Skip to content

vllm_omni.model_executor.stage_input_processors.moss_tts

Stage input processors: MOSS-TTS talker (Stage 0) → codec (Stage 1).

logger module-attribute

logger = init_logger(__name__)

talker2codec

talker2codec(
    stage_list: list[Any],
    engine_input_source: list[int],
    prompt: Any = None,
    requires_multimodal_data: bool = False,
) -> list[Any]

Convert all talker codes to a single Stage-1 token sequence.

Stage 0 output contains codes["audio"] shaped (T, NQ) where T is the number of generated audio frames and NQ is n_vq. We flatten to [NQ * T] as the Stage-1 input_ids so the codec can reshape back to (NQ, T) for decoding.

talker2codec_async_chunk

talker2codec_async_chunk(
    transfer_manager: Any,
    pooling_output: dict[str, Any] | None,
    request: Any,
    is_finished: bool = False,
) -> OmniPayloadStruct | None

Emit accumulated audio codes to Stage 1 as they arrive from Stage 0.

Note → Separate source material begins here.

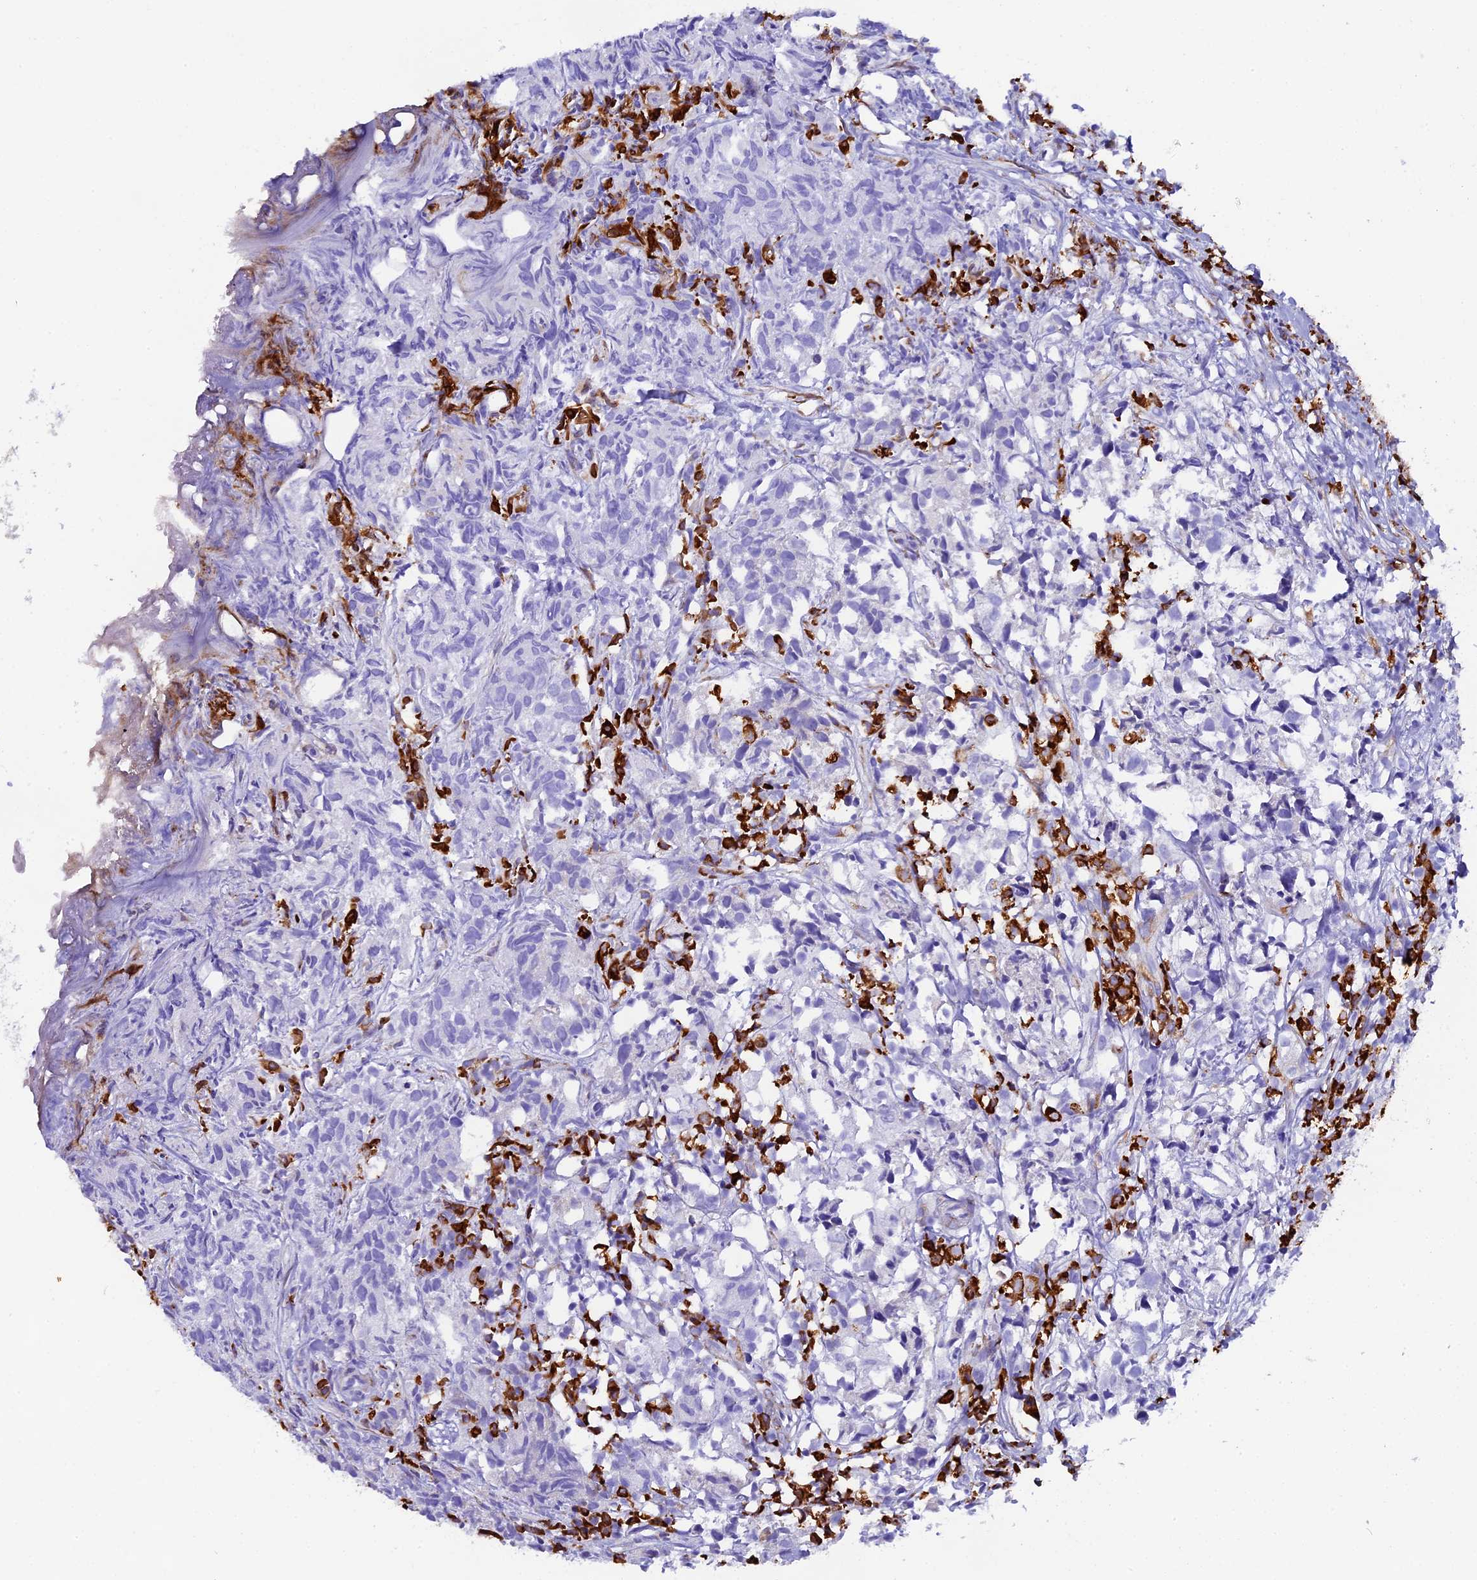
{"staining": {"intensity": "weak", "quantity": "<25%", "location": "cytoplasmic/membranous"}, "tissue": "urothelial cancer", "cell_type": "Tumor cells", "image_type": "cancer", "snomed": [{"axis": "morphology", "description": "Urothelial carcinoma, High grade"}, {"axis": "topography", "description": "Urinary bladder"}], "caption": "Immunohistochemistry (IHC) histopathology image of human high-grade urothelial carcinoma stained for a protein (brown), which demonstrates no staining in tumor cells.", "gene": "FKBP11", "patient": {"sex": "female", "age": 75}}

State is maintained in transfer_manager keyed by request ID. A chunk is forwarded to Stage 1 when either: (a) is_finished is True (flush all remaining codes), or (b) the accumulated frame count reaches chunk_frames (default 25).

Returns a dict compatible with the Stage-1 input format, or None to signal "not enough data yet — wait for more frames".